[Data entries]
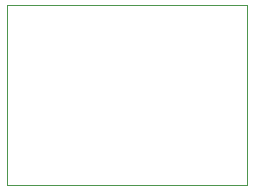
<source format=gbr>
%TF.GenerationSoftware,KiCad,Pcbnew,(6.0.4)*%
%TF.CreationDate,2022-06-04T14:48:56+09:00*%
%TF.ProjectId,line_sensor,6c696e65-5f73-4656-9e73-6f722e6b6963,rev?*%
%TF.SameCoordinates,Original*%
%TF.FileFunction,Profile,NP*%
%FSLAX46Y46*%
G04 Gerber Fmt 4.6, Leading zero omitted, Abs format (unit mm)*
G04 Created by KiCad (PCBNEW (6.0.4)) date 2022-06-04 14:48:56*
%MOMM*%
%LPD*%
G01*
G04 APERTURE LIST*
%TA.AperFunction,Profile*%
%ADD10C,0.100000*%
%TD*%
G04 APERTURE END LIST*
D10*
X129540000Y-81280000D02*
X149860000Y-81280000D01*
X149860000Y-81280000D02*
X149860000Y-96520000D01*
X149860000Y-96520000D02*
X129540000Y-96520000D01*
X129540000Y-96520000D02*
X129540000Y-81280000D01*
M02*

</source>
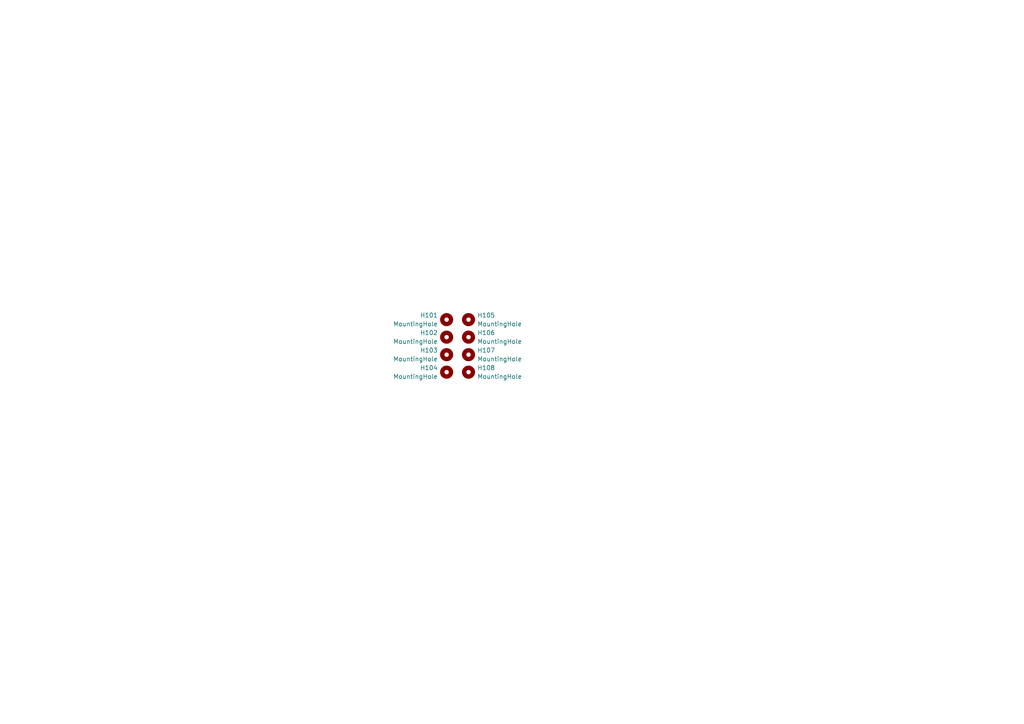
<source format=kicad_sch>
(kicad_sch (version 20211123) (generator eeschema)

  (uuid e63e39d7-6ac0-4ffd-8aa3-1841a4541b55)

  (paper "A4")

  (title_block
    (title "Xformer Spacer")
    (date "2023-01-01")
    (rev "0.9")
    (company "RPG")
    (comment 1 "All resistors 0.01% VHP101 or better")
    (comment 2 "All capacitors X7R MLCC unless otherwise noted")
  )

  


  (symbol (lib_id "Mechanical:MountingHole") (at 129.54 107.95 0) (unit 1)
    (in_bom no) (on_board yes) (fields_autoplaced)
    (uuid 05bb2b2f-ddcf-42a1-882a-9f53865730d4)
    (property "Reference" "H104" (id 0) (at 127 106.6799 0)
      (effects (font (size 1.27 1.27)) (justify right))
    )
    (property "Value" "MountingHole" (id 1) (at 127 109.2199 0)
      (effects (font (size 1.27 1.27)) (justify right))
    )
    (property "Footprint" "MountingHole:MountingHole_4.3mm_M4" (id 2) (at 129.54 107.95 0)
      (effects (font (size 1.27 1.27)) hide)
    )
    (property "Datasheet" "~" (id 3) (at 129.54 107.95 0)
      (effects (font (size 1.27 1.27)) hide)
    )
  )

  (symbol (lib_id "Mechanical:MountingHole") (at 135.89 92.71 0) (unit 1)
    (in_bom no) (on_board yes) (fields_autoplaced)
    (uuid 281301f6-d0e1-4341-82cd-0efc0795528c)
    (property "Reference" "H105" (id 0) (at 138.43 91.4399 0)
      (effects (font (size 1.27 1.27)) (justify left))
    )
    (property "Value" "MountingHole" (id 1) (at 138.43 93.9799 0)
      (effects (font (size 1.27 1.27)) (justify left))
    )
    (property "Footprint" "MountingHole:MountingHole_4.3mm_M4" (id 2) (at 135.89 92.71 0)
      (effects (font (size 1.27 1.27)) hide)
    )
    (property "Datasheet" "~" (id 3) (at 135.89 92.71 0)
      (effects (font (size 1.27 1.27)) hide)
    )
  )

  (symbol (lib_id "Mechanical:MountingHole") (at 129.54 102.87 0) (unit 1)
    (in_bom no) (on_board yes) (fields_autoplaced)
    (uuid 46a9ec9b-f0e2-4d4e-90fb-a1182e41e563)
    (property "Reference" "H103" (id 0) (at 127 101.5999 0)
      (effects (font (size 1.27 1.27)) (justify right))
    )
    (property "Value" "MountingHole" (id 1) (at 127 104.1399 0)
      (effects (font (size 1.27 1.27)) (justify right))
    )
    (property "Footprint" "MountingHole:MountingHole_4.3mm_M4" (id 2) (at 129.54 102.87 0)
      (effects (font (size 1.27 1.27)) hide)
    )
    (property "Datasheet" "~" (id 3) (at 129.54 102.87 0)
      (effects (font (size 1.27 1.27)) hide)
    )
  )

  (symbol (lib_id "Mechanical:MountingHole") (at 129.54 92.71 0) (unit 1)
    (in_bom no) (on_board yes) (fields_autoplaced)
    (uuid 58eb286e-57ea-499b-b307-5311fa705953)
    (property "Reference" "H101" (id 0) (at 127 91.4399 0)
      (effects (font (size 1.27 1.27)) (justify right))
    )
    (property "Value" "MountingHole" (id 1) (at 127 93.9799 0)
      (effects (font (size 1.27 1.27)) (justify right))
    )
    (property "Footprint" "MountingHole:MountingHole_4.3mm_M4" (id 2) (at 129.54 92.71 0)
      (effects (font (size 1.27 1.27)) hide)
    )
    (property "Datasheet" "~" (id 3) (at 129.54 92.71 0)
      (effects (font (size 1.27 1.27)) hide)
    )
  )

  (symbol (lib_id "Mechanical:MountingHole") (at 135.89 107.95 0) (unit 1)
    (in_bom no) (on_board yes) (fields_autoplaced)
    (uuid 653d67a8-6fa4-44d2-9c13-aa5bcc1d6901)
    (property "Reference" "H108" (id 0) (at 138.43 106.6799 0)
      (effects (font (size 1.27 1.27)) (justify left))
    )
    (property "Value" "MountingHole" (id 1) (at 138.43 109.2199 0)
      (effects (font (size 1.27 1.27)) (justify left))
    )
    (property "Footprint" "MountingHole:MountingHole_4.3mm_M4" (id 2) (at 135.89 107.95 0)
      (effects (font (size 1.27 1.27)) hide)
    )
    (property "Datasheet" "~" (id 3) (at 135.89 107.95 0)
      (effects (font (size 1.27 1.27)) hide)
    )
  )

  (symbol (lib_id "Mechanical:MountingHole") (at 129.54 97.79 0) (unit 1)
    (in_bom no) (on_board yes) (fields_autoplaced)
    (uuid b1cf8446-7905-4a6d-9de9-51084870edbf)
    (property "Reference" "H102" (id 0) (at 127 96.5199 0)
      (effects (font (size 1.27 1.27)) (justify right))
    )
    (property "Value" "MountingHole" (id 1) (at 127 99.0599 0)
      (effects (font (size 1.27 1.27)) (justify right))
    )
    (property "Footprint" "MountingHole:MountingHole_4.3mm_M4" (id 2) (at 129.54 97.79 0)
      (effects (font (size 1.27 1.27)) hide)
    )
    (property "Datasheet" "~" (id 3) (at 129.54 97.79 0)
      (effects (font (size 1.27 1.27)) hide)
    )
  )

  (symbol (lib_id "Mechanical:MountingHole") (at 135.89 97.79 0) (unit 1)
    (in_bom no) (on_board yes) (fields_autoplaced)
    (uuid b4fd786a-667e-468a-a362-c7c08acf8f6e)
    (property "Reference" "H106" (id 0) (at 138.43 96.5199 0)
      (effects (font (size 1.27 1.27)) (justify left))
    )
    (property "Value" "MountingHole" (id 1) (at 138.43 99.0599 0)
      (effects (font (size 1.27 1.27)) (justify left))
    )
    (property "Footprint" "MountingHole:MountingHole_4.3mm_M4" (id 2) (at 135.89 97.79 0)
      (effects (font (size 1.27 1.27)) hide)
    )
    (property "Datasheet" "~" (id 3) (at 135.89 97.79 0)
      (effects (font (size 1.27 1.27)) hide)
    )
  )

  (symbol (lib_id "Mechanical:MountingHole") (at 135.89 102.87 0) (unit 1)
    (in_bom no) (on_board yes) (fields_autoplaced)
    (uuid be19e51e-cd33-4c27-b628-e052d4a3c20c)
    (property "Reference" "H107" (id 0) (at 138.43 101.5999 0)
      (effects (font (size 1.27 1.27)) (justify left))
    )
    (property "Value" "MountingHole" (id 1) (at 138.43 104.1399 0)
      (effects (font (size 1.27 1.27)) (justify left))
    )
    (property "Footprint" "MountingHole:MountingHole_4.3mm_M4" (id 2) (at 135.89 102.87 0)
      (effects (font (size 1.27 1.27)) hide)
    )
    (property "Datasheet" "~" (id 3) (at 135.89 102.87 0)
      (effects (font (size 1.27 1.27)) hide)
    )
  )

  (sheet_instances
    (path "/" (page "1"))
  )

  (symbol_instances
    (path "/58eb286e-57ea-499b-b307-5311fa705953"
      (reference "H101") (unit 1) (value "MountingHole") (footprint "MountingHole:MountingHole_4.3mm_M4")
    )
    (path "/b1cf8446-7905-4a6d-9de9-51084870edbf"
      (reference "H102") (unit 1) (value "MountingHole") (footprint "MountingHole:MountingHole_4.3mm_M4")
    )
    (path "/46a9ec9b-f0e2-4d4e-90fb-a1182e41e563"
      (reference "H103") (unit 1) (value "MountingHole") (footprint "MountingHole:MountingHole_4.3mm_M4")
    )
    (path "/05bb2b2f-ddcf-42a1-882a-9f53865730d4"
      (reference "H104") (unit 1) (value "MountingHole") (footprint "MountingHole:MountingHole_4.3mm_M4")
    )
    (path "/281301f6-d0e1-4341-82cd-0efc0795528c"
      (reference "H105") (unit 1) (value "MountingHole") (footprint "MountingHole:MountingHole_4.3mm_M4")
    )
    (path "/b4fd786a-667e-468a-a362-c7c08acf8f6e"
      (reference "H106") (unit 1) (value "MountingHole") (footprint "MountingHole:MountingHole_4.3mm_M4")
    )
    (path "/be19e51e-cd33-4c27-b628-e052d4a3c20c"
      (reference "H107") (unit 1) (value "MountingHole") (footprint "MountingHole:MountingHole_4.3mm_M4")
    )
    (path "/653d67a8-6fa4-44d2-9c13-aa5bcc1d6901"
      (reference "H108") (unit 1) (value "MountingHole") (footprint "MountingHole:MountingHole_4.3mm_M4")
    )
  )
)

</source>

• What the task asks: Please transcribe exactly the lines above from the line that has "3) (at 135.89 92.71 0)" up to and including the line that has "3) (at 129.54 102.87 0)"; no other line belongs in the answer.

• Response to the exercise:
    (property "Datasheet" "~" (id 3) (at 135.89 92.71 0)
      (effects (font (size 1.27 1.27)) hide)
    )
  )

  (symbol (lib_id "Mechanical:MountingHole") (at 129.54 102.87 0) (unit 1)
    (in_bom no) (on_board yes) (fields_autoplaced)
    (uuid 46a9ec9b-f0e2-4d4e-90fb-a1182e41e563)
    (property "Reference" "H103" (id 0) (at 127 101.5999 0)
      (effects (font (size 1.27 1.27)) (justify right))
    )
    (property "Value" "MountingHole" (id 1) (at 127 104.1399 0)
      (effects (font (size 1.27 1.27)) (justify right))
    )
    (property "Footprint" "MountingHole:MountingHole_4.3mm_M4" (id 2) (at 129.54 102.87 0)
      (effects (font (size 1.27 1.27)) hide)
    )
    (property "Datasheet" "~" (id 3) (at 129.54 102.87 0)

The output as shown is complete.